┏━━

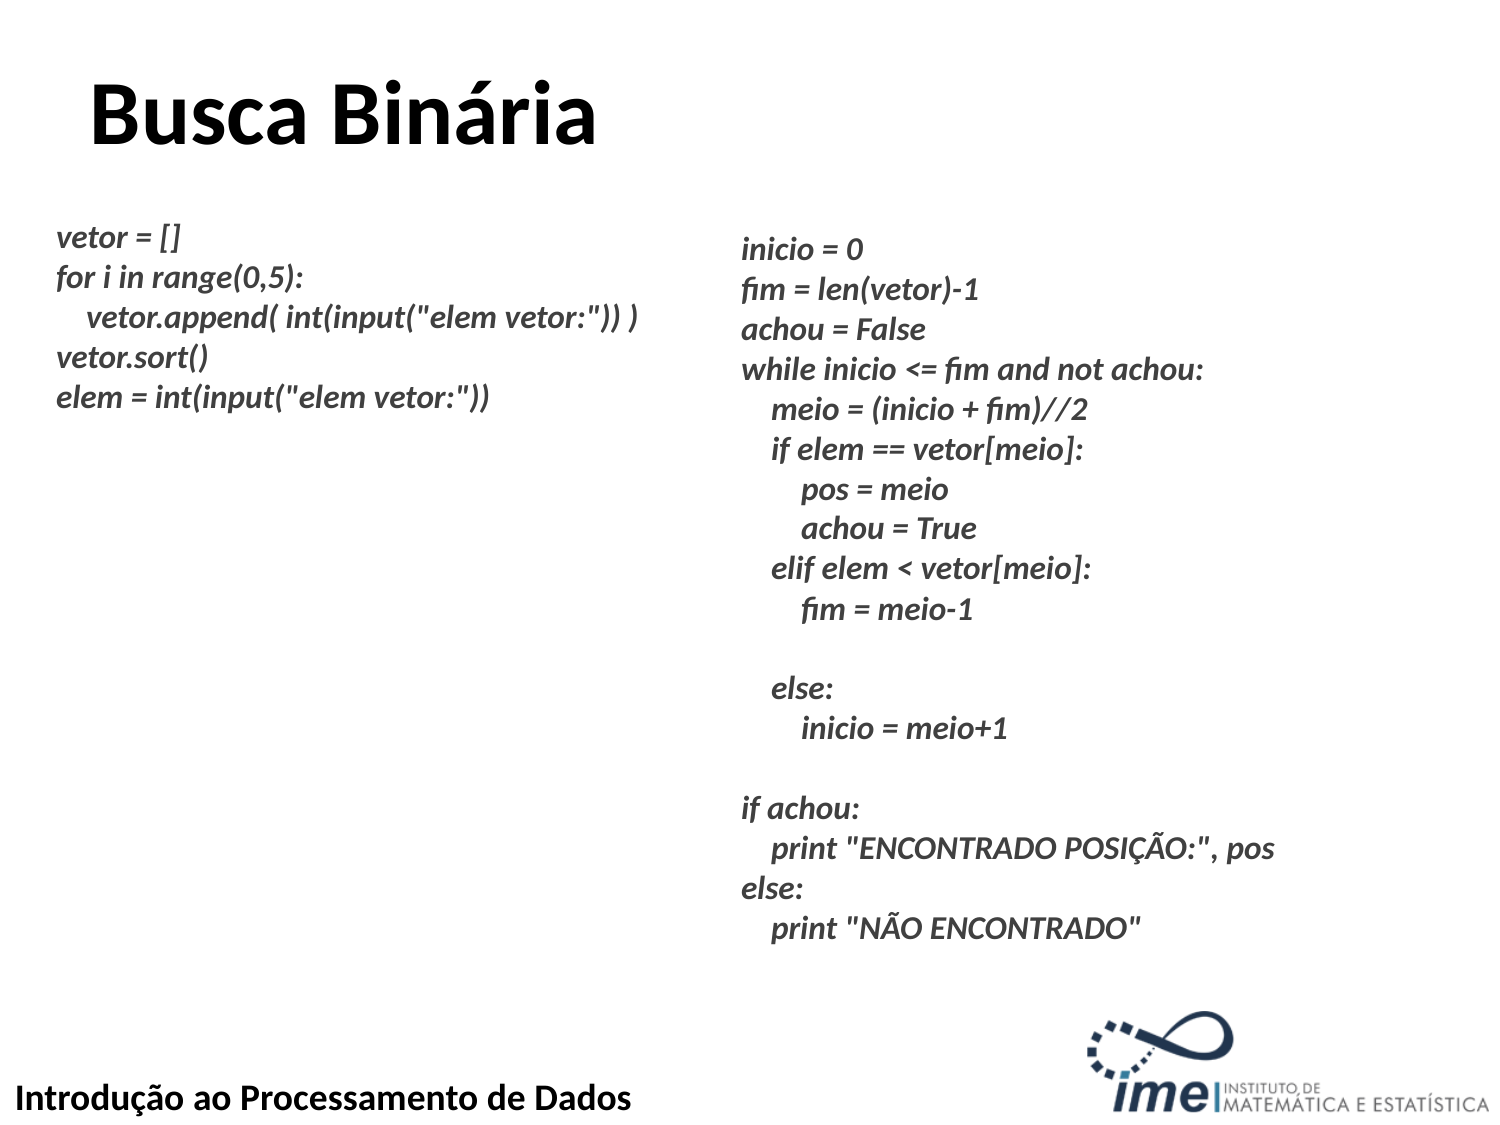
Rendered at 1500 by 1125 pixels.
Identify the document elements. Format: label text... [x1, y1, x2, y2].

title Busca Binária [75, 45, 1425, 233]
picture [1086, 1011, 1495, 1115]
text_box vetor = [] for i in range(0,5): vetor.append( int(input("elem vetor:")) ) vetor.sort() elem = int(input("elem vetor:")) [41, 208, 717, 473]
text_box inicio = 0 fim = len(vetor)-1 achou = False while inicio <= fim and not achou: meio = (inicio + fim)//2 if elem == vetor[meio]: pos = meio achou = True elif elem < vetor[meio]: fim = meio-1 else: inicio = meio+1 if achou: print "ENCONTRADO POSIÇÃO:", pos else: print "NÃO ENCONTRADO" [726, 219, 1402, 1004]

┗━━

Your instructions:
Reproduce the records above word for word, leaving out the pictures.

Exercise output:
Rendered at 1500 by 1125 pixels.
Identify the document elements. Format: label text... [x1, y1, x2, y2].

title Busca Binária [75, 45, 1425, 233]
picture [1086, 1011, 1495, 1115]
text_box vetor = [] for i in range(0,5): vetor.append( int(input("elem vetor:")) ) vetor.sort() elem = int(input("elem vetor:")) [41, 208, 717, 473]
text_box inicio = 0 fim = len(vetor)-1 achou = False while inicio <= fim and not achou: meio = (inicio + fim)//2 if elem == vetor[meio]: pos = meio achou = True elif elem < vetor[meio]: fim = meio-1 else: inicio = meio+1 if achou: print "ENCONTRADO POSIÇÃO:", pos else: print "NÃO ENCONTRADO" [726, 219, 1402, 1004]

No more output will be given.